▶ _TEXT FOR ANALYSIS_
- Opening Delimiter -
All I’d have to do was look away. 

I realized that for a bystander in the Holocaust, it would have been alarmingly easy to just…go on with life.  All you’d have to do was not go out of your way to learn things that would make you unhappy.  That might not have been ethical, but it would have understandable.  And faced with the horrors in Gaza, it was tempting.

            If I was going to keep my mental health, I needed to feel hopeful without being delusional.  I thought hard, and then remembered that there’d been another country similar to Israel.  South Africa had also been an apartheid state—but with enough pressure and marches and boycotts, things had changed.  I re-focused long enough to read The Mirror at Midnight, an account of South Africa written by a journalist and historian of human rights movements.  In the 2007 edition, there’s a preface and an epilogue about the changes since publication in 1990—but the main text is unaltered, giving a view of South Africa by an astute writer who didn’t know what the future would hold.

Reading the book in 2024 was uncanny.  I knew South Africa was an Israeli analog—but I had no clue how deep the parallels went.  South Africa was also a country where one group were citizens with rights, and the other were subjects in one of the harshest police states on Earth.  It was a country where one group had protection from state violence, and the other were imprisoned without charge to be beaten and tortured.  It was a country with massive ethnic cleansing of the undesirable group, enforced with police, soldiers, bulldozers, and private violence tolerated by the state. 

Black people who had been ethnically cleansed were concentrated into small, undesirable areas, “homelands” that the South African government tried to argue were independent countries whose people it wasn’t responsible for.  Reading about these overcrowded “Bantustans,” I thought immediately of Gaza, a tiny area confining two million Palestinians and furthering the Israeli goal of “as much Palestinian land as possible with as few Palestinian people as possible.”

In another Israeli parallel, South Africa had armed right-wing groups more radical even than the government, but with informal ties to security forces.  Reading about the Afrikaner Resistance Movement, I thought of the collusion between armed settlers in the West Bank, and the Israeli government that occasionally reins them in and more often helps them steal Palestinian land.  The analogy goes even further: some Afrikaners thought they were a special people chosen by God! 

As with Israel, the US gave crucial support to the apartheid regime.  America helped weaken sanctions with loans, diplomatic cover, and important technological transfers, including helping with coal-to-gas plants that neutralized efforts to stop South Africa from buying petrol.
- Closing Delimiter -
▶ _PROMPT 1_
According to the passage, in what year was The Mirror at Midnight first published?
▶ _PROMPT 2_
Say whether each statement agrees with the passage, answering yes or no and quoting the deciding words: (a) The 2007 edition of The Mirror at Midnight revised the main text. (b) The book was read in 2024. (c) The US helped weaken sanctions against South Africa.
▶ _PROMPT 3_
Echo the passage word for word, starting at "All I’d have" and ending at "it was tempting.".

(Records from a data source)
- Opening Delimiter -
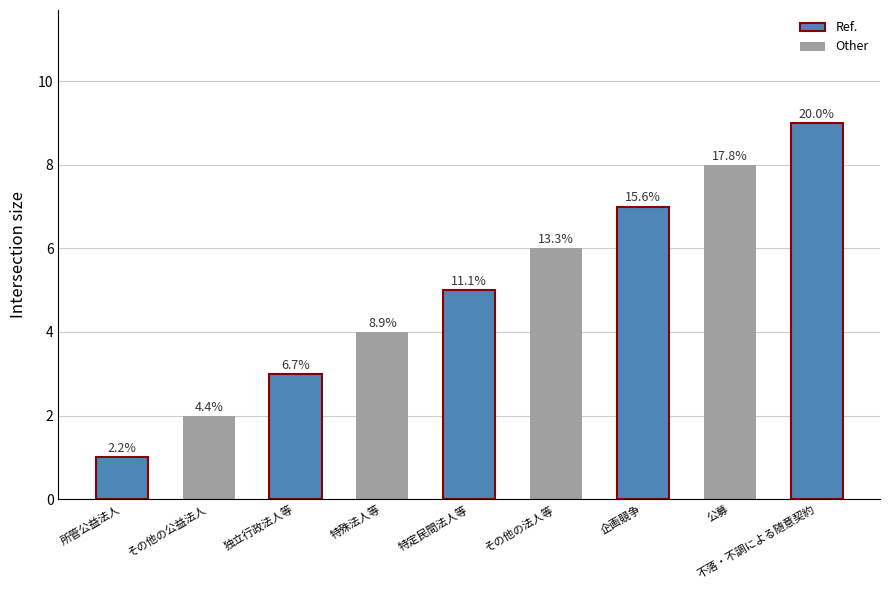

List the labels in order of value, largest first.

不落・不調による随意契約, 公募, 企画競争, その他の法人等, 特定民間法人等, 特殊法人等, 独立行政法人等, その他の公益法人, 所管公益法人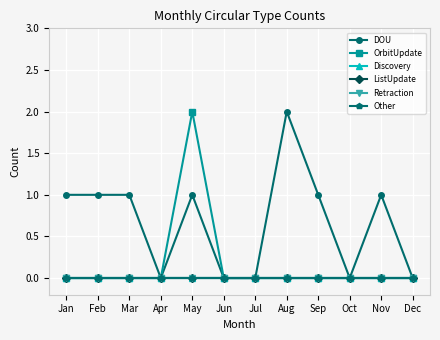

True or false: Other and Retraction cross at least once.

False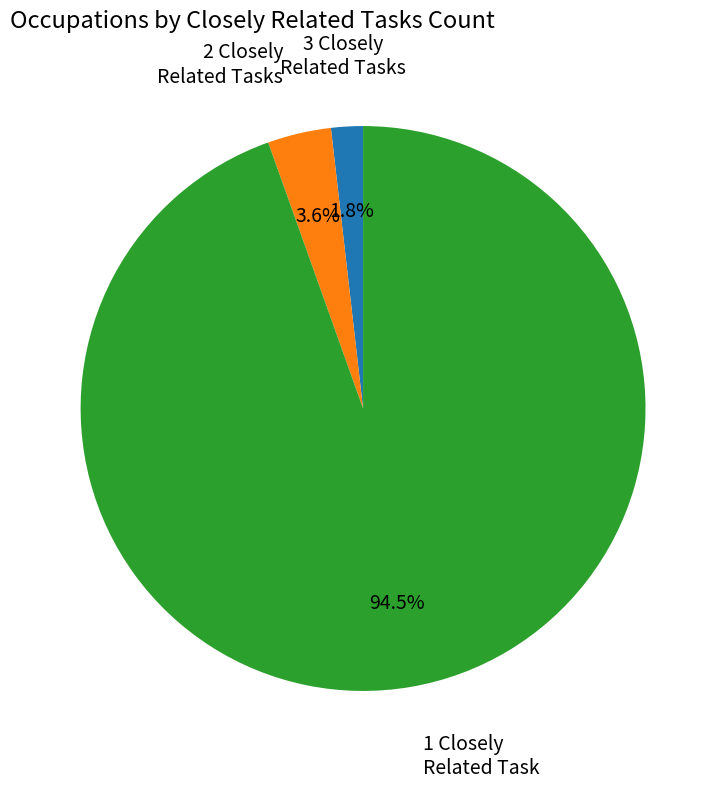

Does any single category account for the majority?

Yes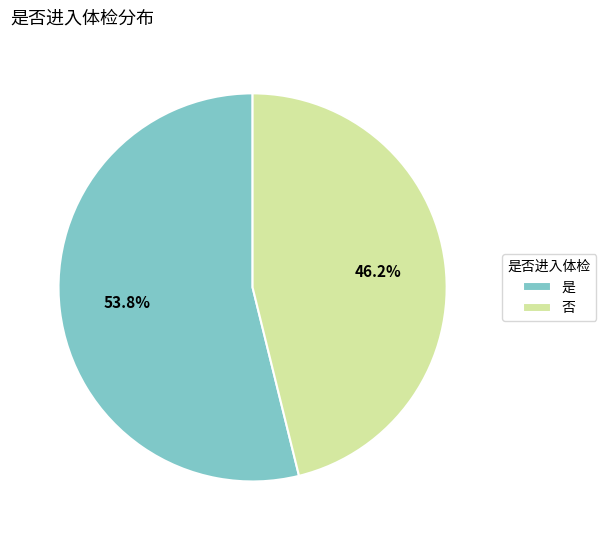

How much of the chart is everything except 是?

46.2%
- Closing Delimiter -
▶ _EXERCISE RESPONSE 1_
1990

▶ _EXERCISE RESPONSE 2_
(a) No: "but the main text is unaltered"
(b) Yes: "Reading the book in 2024 was uncanny."
(c) Yes: "America helped weaken sanctions with loans, diplomatic cover, and important technological transfers"

▶ _EXERCISE RESPONSE 3_
All I’d have to do was look away. 

I realized that for a bystander in the Holocaust, it would have been alarmingly easy to just…go on with life.  All you’d have to do was not go out of your way to learn things that would make you unhappy.  That might not have been ethical, but it would have understandable.  And faced with the horrors in Gaza, it was tempting.